Dokumentabschnitt:
================================

Von Thomas Budde 01.04.2019, 12:15
Die Rudelsburg - einst ein Raubritternest und bei der Bürgerschaft im Saaletal gefürchtet.
Die Rudelsburg - einst ein Raubritternest und bei der Bürgerschaft im Saaletal gefürchtet. Archiv (Jürgen Stehlik/Welterbeverein)

Bad Kösen - Die Zerstörung der Rudelsburg im Jahr 1348 durch die Naumburger Bürgerschaft ist eine gern erzählte Geschichte, doch Hinweise darauf finden sich in einschlägigen Chroniken kaum - im Gegensatz zu anderen Burgen der Region, die zur Durchsetzung des Landfriedens gestürmt und zerstört worden waren. Das ist ungewöhnlich, zumal es sich um eine Burg des Naumburger Bischofs handelte, mit der der Landgraf von Thüringen und Markgraf von Meißen, Friedrich d. Ernsthafte, belehnt war. In den von Sanitätsrat Dr. Köster, der von 1592 bis 1613 Bürgermeister war, veröffentlichten „Naumburger Annalen des Sixtus Braun“ , wird dieses für die Stadtgeschichte bedeutsame Ereignis auch nicht erwähnt. Lediglich in den Aufzeichnungen des Stadtschreibers Nikolaus Krottenschmidt (gestorben 1561) heißt es beiläufig, dass sich der Rat finanziell an einem Unternehmen gegen die Rudelsburg beteiligt habe.

Kampf dem Raubritternest

Carl Peter Lepsius - Ende des 17. Jahrhunderts Gerichtsherr der Schönbergschen Gerichte zu Kreipitzsch und Rudelsburg, dann Stadtrichter in Naumburg und seit 1816 Landrat des Kreises -, der sich intensiv mit der Geschichte des Kreises und der Stadt Naumburg beschäftigte, verwies in seinen „Ältesten Nachrichten von Rudelsburg“ (Kleine Schriften) darauf hin, dass die in Naumburger Ratskämmerei-Rechnungen gefundenen diesbezüglichen Nachrichten „kurz, unbestimmt und dunkel“ sind, und überließ es seinen Lesern, aus den veröffentlichten lateinischen Sätzen eigene Schlussfolgerungen über eine mögliche Zerstörung der Rudelsburg zu ziehen.

================================

Erfasste Daten:
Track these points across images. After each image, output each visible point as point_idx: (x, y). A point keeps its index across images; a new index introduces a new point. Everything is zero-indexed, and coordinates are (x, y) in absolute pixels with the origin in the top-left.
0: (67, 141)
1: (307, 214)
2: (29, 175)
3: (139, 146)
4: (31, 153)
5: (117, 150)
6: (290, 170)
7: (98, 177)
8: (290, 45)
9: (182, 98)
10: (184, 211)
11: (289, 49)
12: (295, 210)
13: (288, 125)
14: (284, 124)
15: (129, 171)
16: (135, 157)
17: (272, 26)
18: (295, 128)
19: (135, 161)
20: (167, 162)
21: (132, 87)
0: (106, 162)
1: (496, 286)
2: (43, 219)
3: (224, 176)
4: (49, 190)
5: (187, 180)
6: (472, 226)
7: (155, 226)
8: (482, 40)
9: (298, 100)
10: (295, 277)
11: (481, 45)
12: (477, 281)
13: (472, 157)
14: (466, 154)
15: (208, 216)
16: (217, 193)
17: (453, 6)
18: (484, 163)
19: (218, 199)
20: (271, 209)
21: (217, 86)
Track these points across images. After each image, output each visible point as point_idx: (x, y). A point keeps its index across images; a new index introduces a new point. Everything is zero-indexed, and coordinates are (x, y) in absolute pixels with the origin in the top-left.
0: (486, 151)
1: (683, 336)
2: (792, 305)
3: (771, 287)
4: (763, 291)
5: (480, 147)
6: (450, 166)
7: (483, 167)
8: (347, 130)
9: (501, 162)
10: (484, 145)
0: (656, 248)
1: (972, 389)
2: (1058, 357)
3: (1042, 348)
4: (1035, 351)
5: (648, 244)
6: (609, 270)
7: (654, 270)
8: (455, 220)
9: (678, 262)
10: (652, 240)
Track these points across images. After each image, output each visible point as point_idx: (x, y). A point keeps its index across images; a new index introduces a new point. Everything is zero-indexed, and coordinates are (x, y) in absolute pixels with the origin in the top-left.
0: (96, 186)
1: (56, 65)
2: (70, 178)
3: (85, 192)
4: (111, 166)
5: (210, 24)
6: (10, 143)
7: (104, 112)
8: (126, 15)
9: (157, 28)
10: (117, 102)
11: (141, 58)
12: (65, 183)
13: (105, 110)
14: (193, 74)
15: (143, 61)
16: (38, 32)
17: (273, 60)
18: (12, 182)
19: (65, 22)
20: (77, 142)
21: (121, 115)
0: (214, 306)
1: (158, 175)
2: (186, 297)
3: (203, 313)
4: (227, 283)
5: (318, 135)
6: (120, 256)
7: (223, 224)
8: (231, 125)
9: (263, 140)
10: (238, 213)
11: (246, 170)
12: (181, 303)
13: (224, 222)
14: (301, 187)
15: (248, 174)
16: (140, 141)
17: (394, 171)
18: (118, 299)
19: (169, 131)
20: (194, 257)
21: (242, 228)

================================

Deine Aufgabe: Gib den Text über die Zerstörung der Rudelsburg von oben vollständig und Wort für Wort wieder.

Deine Antwort:
Von Thomas Budde 01.04.2019, 12:15
Die Rudelsburg - einst ein Raubritternest und bei der Bürgerschaft im Saaletal gefürchtet.
Die Rudelsburg - einst ein Raubritternest und bei der Bürgerschaft im Saaletal gefürchtet. Archiv (Jürgen Stehlik/Welterbeverein)

Bad Kösen - Die Zerstörung der Rudelsburg im Jahr 1348 durch die Naumburger Bürgerschaft ist eine gern erzählte Geschichte, doch Hinweise darauf finden sich in einschlägigen Chroniken kaum - im Gegensatz zu anderen Burgen der Region, die zur Durchsetzung des Landfriedens gestürmt und zerstört worden waren. Das ist ungewöhnlich, zumal es sich um eine Burg des Naumburger Bischofs handelte, mit der der Landgraf von Thüringen und Markgraf von Meißen, Friedrich d. Ernsthafte, belehnt war. In den von Sanitätsrat Dr. Köster, der von 1592 bis 1613 Bürgermeister war, veröffentlichten „Naumburger Annalen des Sixtus Braun“ , wird dieses für die Stadtgeschichte bedeutsame Ereignis auch nicht erwähnt. Lediglich in den Aufzeichnungen des Stadtschreibers Nikolaus Krottenschmidt (gestorben 1561) heißt es beiläufig, dass sich der Rat finanziell an einem Unternehmen gegen die Rudelsburg beteiligt habe.

Kampf dem Raubritternest

Carl Peter Lepsius - Ende des 17. Jahrhunderts Gerichtsherr der Schönbergschen Gerichte zu Kreipitzsch und Rudelsburg, dann Stadtrichter in Naumburg und seit 1816 Landrat des Kreises -, der sich intensiv mit der Geschichte des Kreises und der Stadt Naumburg beschäftigte, verwies in seinen „Ältesten Nachrichten von Rudelsburg“ (Kleine Schriften) darauf hin, dass die in Naumburger Ratskämmerei-Rechnungen gefundenen diesbezüglichen Nachrichten „kurz, unbestimmt und dunkel“ sind, und überließ es seinen Lesern, aus den veröffentlichten lateinischen Sätzen eigene Schlussfolgerungen über eine mögliche Zerstörung der Rudelsburg zu ziehen.